The equation of the circle is;

`(x+1)^2+(y+2)^2=85`

The point that is located on the circle is;

`(-10,0)`

Step-by-step explanation:

Given that the circle has its center at (-1, -2) and passes through the point (6, 4);

`\begin{gathered} (h,k)=(-1,-2) \\ (x,y)=(6,4) \end{gathered}`

Recall that the equation of a circle can be written as;

`(x-h)^2+(y-k)^2=r^2`

To get r, let us substitute the given values into the equation;

`\begin{gathered} (x-h)^2+(y-k)^2=r^2 \\ (6-(-1))^2+(4-(-2))^2=r^2 \\ (6+1)^2+(4+2)^2=r^2_{} \\ 7^2+6^2=r^2 \\ 49+36=r^2 \\ 85=r^2 \\ r=\sqrt[]{85} \end{gathered}`

Therefore, the equation of the circle can be written as;

`\begin{gathered} (x-h)^2+(y-k)^2=r^2 \\ (x-(-1))^2+(y-(-2))^2=(\sqrt[]{85})^2 \\ (x+1)^2+(y+2)^2=85 \end{gathered}`

The equation of the circle is;

`(x+1)^2+(y+2)^2=85`

We want to confirm which of the given points is located on the circle.
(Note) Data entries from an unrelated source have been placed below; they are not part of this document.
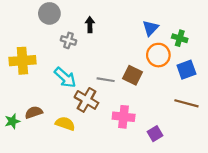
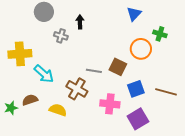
blue triangle: (150, 28) -> (134, 14), moved
blue square: (186, 70) -> (136, 89), moved
cyan arrow: (65, 77) -> (44, 74), moved
purple square: (155, 134) -> (138, 119), size x1.5

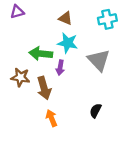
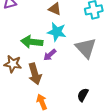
purple arrow: (60, 68) -> (50, 55), turned 40

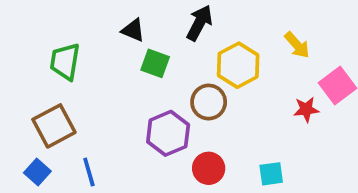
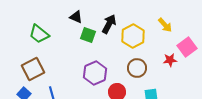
black arrow: (199, 23) -> (109, 24), moved
green trapezoid: (65, 62) -> (39, 34), turned -60
brown circle: (209, 102) -> (137, 68), moved

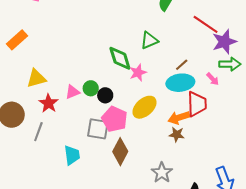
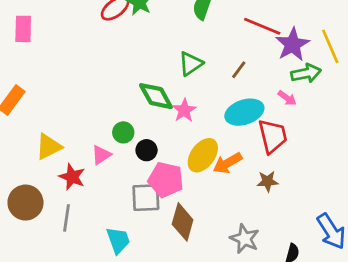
brown line: (182, 65) -> (239, 70), moved
green circle: (91, 88) -> (123, 132), moved
orange arrow: (179, 118) -> (228, 163), moved
brown star: (177, 135) -> (268, 181), moved

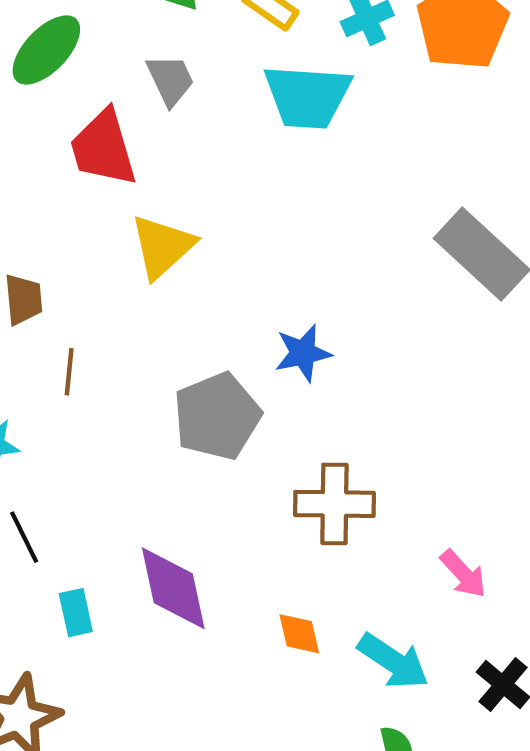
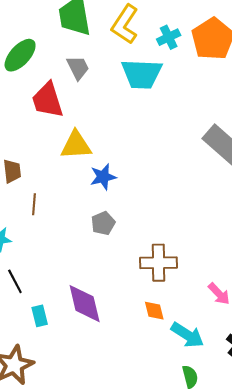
yellow triangle: (162, 247) -> (76, 145), turned 40
blue star: (303, 353) -> (103, 177), moved
gray pentagon: (217, 416) -> (103, 223), size x0.6
orange diamond: (299, 634) -> (154, 311), moved

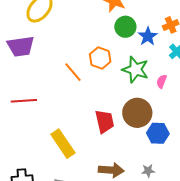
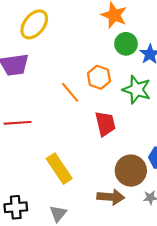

Plotting the graph of the circle;

From the graph of the equation of the circle and the given points as shown above.

We can observe that the only point that is located on the line of the circle is;

`(-10,0)`

Therefore, the point that is located on the circle is;

`(-10,0)`